[ BusinessWorld Online ]
By ALBERT CASTRO August 16, 2011
Villar-led Vista Land Holdings Inc. reported that profit for the first half of the year reached P1.7 billion, up 21 percent from the previous year’s P1.4 billion, as the company booked P6.6 billion in revenues for the period compared with the previous year’s P5.5 billion, also a 21 percent increase.
"Vista Land is on a solid growth footing. The sustained increases in our real-time sales over the last eight quarters confirm that our company has adopted the appropriate strategy to meet the underlying demand in the domestic property sector," said Paolo Manuel Villar, president of Vista Land.
For the period, Vista Land reported reservation sales of P5.5 billion, 19 percent higher.
Villar said the company is on track its target sales of P24 billion. Villar also expressed confidence that the company could surpass market consensus on its earnings income of P3.4 billion.

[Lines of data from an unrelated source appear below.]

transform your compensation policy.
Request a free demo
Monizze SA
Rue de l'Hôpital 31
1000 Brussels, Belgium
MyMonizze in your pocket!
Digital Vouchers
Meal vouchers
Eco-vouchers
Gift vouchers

The company delivered "a little over 3,000 units" for the first half.
A little over a third of the company’s revenues, meanwhile, was contributed by units mass market brand Camella and Communities Philippines. Communities Philippines is the company’s marketing arm outside the Greater Manila area.
"We successfully launched 17 subdivision projects around the country – valued at about P12 billion, and we opened subdivision projects in three new areas – in Ilocos, Davao, and Cebu. We believe that our company will be able to sustain its growth momentum for the rest of the year," said Ricardo B. Tan Jr., chief finance officer of Vista Land.
"We are now present in 21 provinces and 51 cities and municipalities countrywide and we intend to continue to expand. Vista Land by far has the broader presence in the Philippines among all the major property developers," Tan said.
Vista Land spent P5 billion as capital expenditures in the first half, out of the calendared capex of P11.1 billion, adding new areas in its developments like Laoag, Ilocos Sur; Carcar, Cebu; Talamban, Cebu, and Tagum, Davao del Norte.
For the next three years, the company has allocated P45 billion as capex, a big portion of which will be used for the company’s four major master planned communities – Evia, Sta. Elena, Lakefront, and Crosswinds.
Villar said the company expects to boost its income from the commercial/leasing operation as it develops this portion of the business.